# Aim of the task:
Exact transcription with no images: write out all of the entries below.

[Records Boundary: Start]

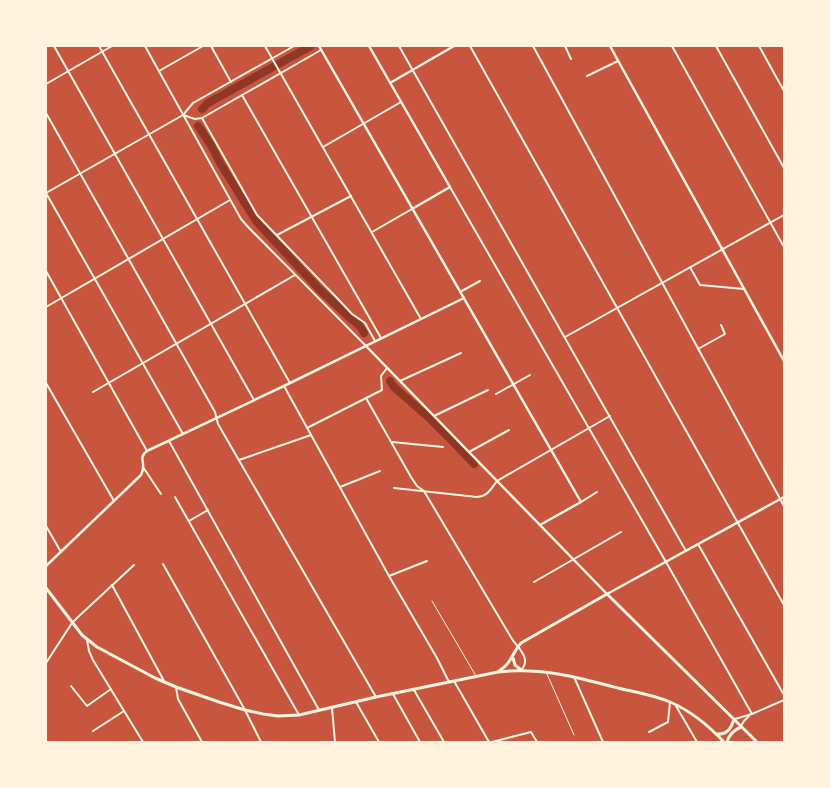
<svg xmlns="http://www.w3.org/2000/svg" width="830" height="788" font-family="Jost,sans-serif">
<style>
.lines{fill:none;stroke-linecap:round;stroke-linejoin:round}
.river{stroke:#8f3625;stroke-width:8}
.service{stroke:#fff3e0;stroke-width:1}
.minor{stroke:#fff3e0;stroke-width:2}
.tertiary{stroke:#fff3e0;stroke-width:2.5}
.secondary{stroke:#fff3e0;stroke-width:2.5}
.primary{stroke:#fff3e0;stroke-width:3}
</style>
<rect width="100%" height="100%" fill="#c8553d"/>
<g class="lines">
<g class="river">
<path d="M 202,109 L 208,103 L 311,46"/>
<path d="M 198,126 L 211,145 L 220,163 L 246,205 L 257,222 L 319,289 L 350,318 L 359,325 L 364,333"/>
<path d="M 390,381 L 394,387 L 428,417 L 456,445 L 474,464"/>
</g>
<g class="service">
<path d="M 432,601 L 476,676"/>
<path d="M 547,674 L 574,735"/>
</g>
<g class="minor">
<path d="M 54,46 L 254,400"/>
<path d="M 99,46 L 290,383"/>
<path d="M 145,46 L 241,219 L 249,228 L 366,346"/>
<path d="M 211,46 L 231,82"/>
<path d="M 265,46 L 421,319"/>
<path d="M 399,46 L 686,551"/>
<path d="M 470,46 L 784,605"/>
<path d="M 533,46 L 784,506"/>
<path d="M 565,46 L 571,59"/>
<path d="M 672,46 L 784,247"/>
<path d="M 716,46 L 784,168"/>
<path d="M 759,46 L 784,91"/>
<path d="M 159,71 L 203,46"/>
<path d="M 587,76 L 618,61"/>
<path d="M 46,84 L 112,46"/>
<path d="M 242,95 L 381,338"/>
<path d="M 46,113 L 215,412 L 218,424 L 376,697"/>
<path d="M 183,115 L 195,119 L 202,118 L 321,50"/>
<path d="M 202,118 L 257,215 L 338,299 L 352,314 L 365,323 L 375,341"/>
<path d="M 323,147 L 401,102"/>
<path d="M 450,187 L 666,562 L 752,714"/>
<path d="M 46,193 L 183,115 L 193,103 L 294,46"/>
<path d="M 46,193 L 183,434"/>
<path d="M 372,232 L 412,209"/>
<path d="M 277,235 L 351,196"/>
<path d="M 690,267 L 700,285 L 744,289"/>
<path d="M 46,271 L 147,451"/>
<path d="M 460,292 L 480,281"/>
<path d="M 46,307 L 230,200"/>
<path d="M 565,337 L 784,215"/>
<path d="M 698,349 L 725,334 L 721,325"/>
<path d="M 400,381 L 461,353"/>
<path d="M 46,383 L 114,501"/>
<path d="M 284,386 L 389,576 L 437,658 L 449,682"/>
<path d="M 93,392 L 295,275"/>
<path d="M 496,394 L 530,375"/>
<path d="M 366,398 L 411,477 L 417,486 L 424,491 L 512,639 C 518,648 532,659 521,670"/>
<path d="M 434,416 L 488,390"/>
<path d="M 307,428 L 382,390 L 381,376 L 387,368"/>
<path d="M 169,441 L 319,710"/>
<path d="M 392,442 L 443,447"/>
<path d="M 469,452 L 509,430"/>
<path d="M 239,460 L 311,435"/>
<path d="M 143,467 L 161,494"/>
<path d="M 340,487 L 380,471"/>
<path d="M 394,488 L 477,497 C 488,496 491,489 497,481 L 610,416"/>
<path d="M 175,497 L 299,715"/>
<path d="M 581,502 L 597,492"/>
<path d="M 189,521 L 208,510"/>
<path d="M 46,526 L 61,552"/>
<path d="M 698,544 L 784,695"/>
<path d="M 163,564 L 245,710 L 261,742"/>
<path d="M 389,576 L 427,561"/>
<path d="M 534,582 L 621,532"/>
<path d="M 112,585 L 164,681"/>
<path d="M 87,640 L 89,651 L 93,660 L 143,742"/>
<path d="M 46,663 L 72,623 L 77,618 L 134,565"/>
<path d="M 574,677 L 603,742"/>
<path d="M 454,681 L 489,742"/>
<path d="M 71,686 L 87,706 L 111,689"/>
<path d="M 176,687 L 178,699 L 202,742"/>
<path d="M 414,690 L 444,742"/>
<path d="M 393,694 L 420,742"/>
<path d="M 356,702 L 379,742"/>
<path d="M 676,706 L 697,742"/>
<path d="M 332,708 L 335,742"/>
<path d="M 735,719 L 752,714 L 784,700"/>
<path d="M 741,726 L 744,721 L 749,716"/>
<path d="M 93,731 L 124,711"/>
<path d="M 649,732 L 668,722 L 670,702"/>
<path d="M 492,742 L 531,732 L 537,742"/>
</g>
<g class="tertiary">
<path d="M 319,46 L 581,502 L 540,525"/>
<path d="M 369,46 L 450,187 L 412,209"/>
<path d="M 610,46 L 784,361"/>
<path d="M 390,83 L 454,46"/>
<path d="M 366,346 L 607,594"/>
<path d="M 46,566 L 141,475 C 142,472 143,471 143,468 C 144,460 139,457 147,451 L 284,386 L 464,298"/>
</g>
<path class="secondary" d="M 607,594 L 784,497"/>
<g class="primary">
<path d="M 46,588 L 82,635 L 97,647 L 155,678 L 176,687 L 219,702 L 245,710 L 263,714 L 278,716 L 299,715 L 376,697 L 498,672 C 540,667 577,677 618,688 C 635,692 654,695 670,702 C 691,711 709,726 724,742"/>
<path d="M 513,658 L 515,665 L 520,669"/>
<path d="M 499,671 C 512,663 512,653 521,643 L 607,594 L 757,742"/>
<path d="M 716,734 C 727,735 731,729 734,719"/>
<path d="M 727,742 C 729,734 734,730 741,727"/>
</g>
</g>
<rect width="830" height="788" fill="none" stroke="#fff3e0" stroke-width="94"/>
</svg>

[Records Boundary: End]

# Answer to this problem:
<svg xmlns="http://www.w3.org/2000/svg" width="830" height="788" font-family="Jost,sans-serif">
<style>
.lines{fill:none;stroke-linecap:round;stroke-linejoin:round}
.river{stroke:#8f3625;stroke-width:8}
.service{stroke:#fff3e0;stroke-width:1}
.minor{stroke:#fff3e0;stroke-width:2}
.tertiary{stroke:#fff3e0;stroke-width:2.5}
.secondary{stroke:#fff3e0;stroke-width:2.5}
.primary{stroke:#fff3e0;stroke-width:3}
</style>
<rect width="100%" height="100%" fill="#c8553d"/>
<g class="lines">
<g class="river">
<path d="M 202,109 L 208,103 L 311,46"/>
<path d="M 198,126 L 211,145 L 220,163 L 246,205 L 257,222 L 319,289 L 350,318 L 359,325 L 364,333"/>
<path d="M 390,381 L 394,387 L 428,417 L 456,445 L 474,464"/>
</g>
<g class="service">
<path d="M 432,601 L 476,676"/>
<path d="M 547,674 L 574,735"/>
</g>
<g class="minor">
<path d="M 54,46 L 254,400"/>
<path d="M 99,46 L 290,383"/>
<path d="M 145,46 L 241,219 L 249,228 L 366,346"/>
<path d="M 211,46 L 231,82"/>
<path d="M 265,46 L 421,319"/>
<path d="M 399,46 L 686,551"/>
<path d="M 470,46 L 784,605"/>
<path d="M 533,46 L 784,506"/>
<path d="M 565,46 L 571,59"/>
<path d="M 672,46 L 784,247"/>
<path d="M 716,46 L 784,168"/>
<path d="M 759,46 L 784,91"/>
<path d="M 159,71 L 203,46"/>
<path d="M 587,76 L 618,61"/>
<path d="M 46,84 L 112,46"/>
<path d="M 242,95 L 381,338"/>
<path d="M 46,113 L 215,412 L 218,424 L 376,697"/>
<path d="M 183,115 L 195,119 L 202,118 L 321,50"/>
<path d="M 202,118 L 257,215 L 338,299 L 352,314 L 365,323 L 375,341"/>
<path d="M 323,147 L 401,102"/>
<path d="M 450,187 L 666,562 L 752,714"/>
<path d="M 46,193 L 183,115 L 193,103 L 294,46"/>
<path d="M 46,193 L 183,434"/>
<path d="M 372,232 L 412,209"/>
<path d="M 277,235 L 351,196"/>
<path d="M 690,267 L 700,285 L 744,289"/>
<path d="M 46,271 L 147,451"/>
<path d="M 460,292 L 480,281"/>
<path d="M 46,307 L 230,200"/>
<path d="M 565,337 L 784,215"/>
<path d="M 698,349 L 725,334 L 721,325"/>
<path d="M 400,381 L 461,353"/>
<path d="M 46,383 L 114,501"/>
<path d="M 284,386 L 389,576 L 437,658 L 449,682"/>
<path d="M 93,392 L 295,275"/>
<path d="M 496,394 L 530,375"/>
<path d="M 366,398 L 411,477 L 417,486 L 424,491 L 512,639 C 518,648 532,659 521,670"/>
<path d="M 434,416 L 488,390"/>
<path d="M 307,428 L 382,390 L 381,376 L 387,368"/>
<path d="M 169,441 L 319,710"/>
<path d="M 392,442 L 443,447"/>
<path d="M 469,452 L 509,430"/>
<path d="M 239,460 L 311,435"/>
<path d="M 143,467 L 161,494"/>
<path d="M 340,487 L 380,471"/>
<path d="M 394,488 L 477,497 C 488,496 491,489 497,481 L 610,416"/>
<path d="M 175,497 L 299,715"/>
<path d="M 581,502 L 597,492"/>
<path d="M 189,521 L 208,510"/>
<path d="M 46,526 L 61,552"/>
<path d="M 698,544 L 784,695"/>
<path d="M 163,564 L 245,710 L 261,742"/>
<path d="M 389,576 L 427,561"/>
<path d="M 534,582 L 621,532"/>
<path d="M 112,585 L 164,681"/>
<path d="M 87,640 L 89,651 L 93,660 L 143,742"/>
<path d="M 46,663 L 72,623 L 77,618 L 134,565"/>
<path d="M 574,677 L 603,742"/>
<path d="M 454,681 L 489,742"/>
<path d="M 71,686 L 87,706 L 111,689"/>
<path d="M 176,687 L 178,699 L 202,742"/>
<path d="M 414,690 L 444,742"/>
<path d="M 393,694 L 420,742"/>
<path d="M 356,702 L 379,742"/>
<path d="M 676,706 L 697,742"/>
<path d="M 332,708 L 335,742"/>
<path d="M 735,719 L 752,714 L 784,700"/>
<path d="M 741,726 L 744,721 L 749,716"/>
<path d="M 93,731 L 124,711"/>
<path d="M 649,732 L 668,722 L 670,702"/>
<path d="M 492,742 L 531,732 L 537,742"/>
</g>
<g class="tertiary">
<path d="M 319,46 L 581,502 L 540,525"/>
<path d="M 369,46 L 450,187 L 412,209"/>
<path d="M 610,46 L 784,361"/>
<path d="M 390,83 L 454,46"/>
<path d="M 366,346 L 607,594"/>
<path d="M 46,566 L 141,475 C 142,472 143,471 143,468 C 144,460 139,457 147,451 L 284,386 L 464,298"/>
</g>
<path class="secondary" d="M 607,594 L 784,497"/>
<g class="primary">
<path d="M 46,588 L 82,635 L 97,647 L 155,678 L 176,687 L 219,702 L 245,710 L 263,714 L 278,716 L 299,715 L 376,697 L 498,672 C 540,667 577,677 618,688 C 635,692 654,695 670,702 C 691,711 709,726 724,742"/>
<path d="M 513,658 L 515,665 L 520,669"/>
<path d="M 499,671 C 512,663 512,653 521,643 L 607,594 L 757,742"/>
<path d="M 716,734 C 727,735 731,729 734,719"/>
<path d="M 727,742 C 729,734 734,730 741,727"/>
</g>
</g>
<rect width="830" height="788" fill="none" stroke="#fff3e0" stroke-width="94"/>
</svg>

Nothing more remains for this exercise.